If Gilbert doesn't want to talk deal now, it is hard to imagine him diving into the fray over the summer, when other teams will drive Ilgauskas' asking price up.
The problem might largely be Gilbert's lack of familiarity with Cleveland and the Cavaliers. Gilbert professes to be a huge basketball fan, yet his attitude toward Ilgauskas looks like that of a guy who has overdosed on news reports about "Z"s repeated foot injuries. That, understandably, is the view from Detroit, where Gilbert lives. Nationally, Ilgauskas is known as the guy who couldn't stop breaking his feet, so naturally Gilbert will be leery of paying him big money.

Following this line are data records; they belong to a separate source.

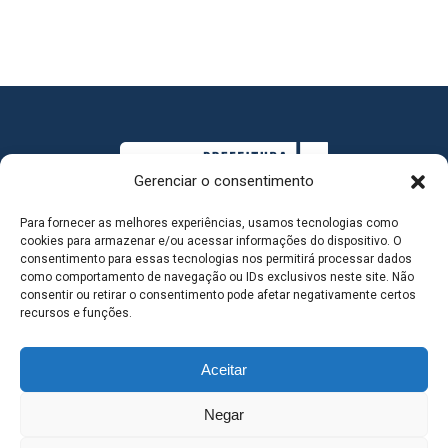
Gerenciar o consentimento
Para fornecer as melhores experiências, usamos tecnologias como
cookies para armazenar e/ou acessar informações do dispositivo. O
consentimento para essas tecnologias nos permitirá processar dados
como comportamento de navegação ou IDs exclusivos neste site. Não
consentir ou retirar o consentimento pode afetar negativamente certos
MAPA DO SITE
recursos e funções.
Aceitar
SEDE DO ADMINISTRATIVO MUNICIPAL - Avenida
Negar
Antônio Trajano, nº 30 - centro - Três Lagoas MS |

But times have changed since Ilgauskas' last foot surgery in 2001. He had his feet structurally altered in that surgery, a last-ditch effort to save his career.
So far, the surgery has been a rousing success, a borderline-miracle. Not only is Ilgauskas on the floor every night, he is one of the top offensive centers in the game and hands-down the Cavaliers' second-best player.
Gilbert must sit up and realize "Z" is not just the broken-foot man. Yes, that is an indelible part of his career, but to view him only in that light is doing him a great disservice. He is now playing with virtually no fear of foot problems, and if "Z" can do that, after nearly staring the end of his career in the face, those that pay his salary should be able to as well.
Ilgauskas is important to the Cavaliers, important to the team they are trying to build around LeBron James. If there is a silver lining to his foot problems, it saved wear on the rest of his body by keeping him out of action for parts of four seasons. Ilgauskas is less likely to develop back and knee problems that hamper other big men as they inch into their 30s. "Z" has not missed a game due to injury, foot or otherwise, in four years. Tim Duncan and Shaquille O'Neal haven't done that. If that type of durability is not worthy of an extension, what is?
If Gilbert can't realize what Ilgauskas means to the Cavaliers, it is up to general manager Jim Paxson and outgoing majority owner Gordon Gund to educate him. Of course, with rumors seeping in about Gilbert wanting to bring in his own guy (namely, Bill Laimbeer) to run the Cavs, Paxson may follow Gund and Ilgauskas out the door.
If it's all true, Gilbert is playing Russian Roulette with his ability to keep LeBron in a Cleveland uniform in two years. He either has to keep LeBron happy, or win LeBron over to his way of thinking.
LeBron has a tremendous sense of loyalty to his coach and many of his teammates, chief among them the quiet yet likeable Ilgauskas. Loyalty is good in Gilbert's cutthroat world of business only when it serves you (read: makes you money). Usually, when you're a self-made millionaire, you are much more prone to do things your way because that's how you got rich in the first place.
But the caution, the warning, the red flag to Gilbert: For the first time in a long time, things are looking good for the Cavaliers. It wasn't always this good. Usually, it's been pretty bad.
If it ain't broke, Mr. Gilbert, don't fix it.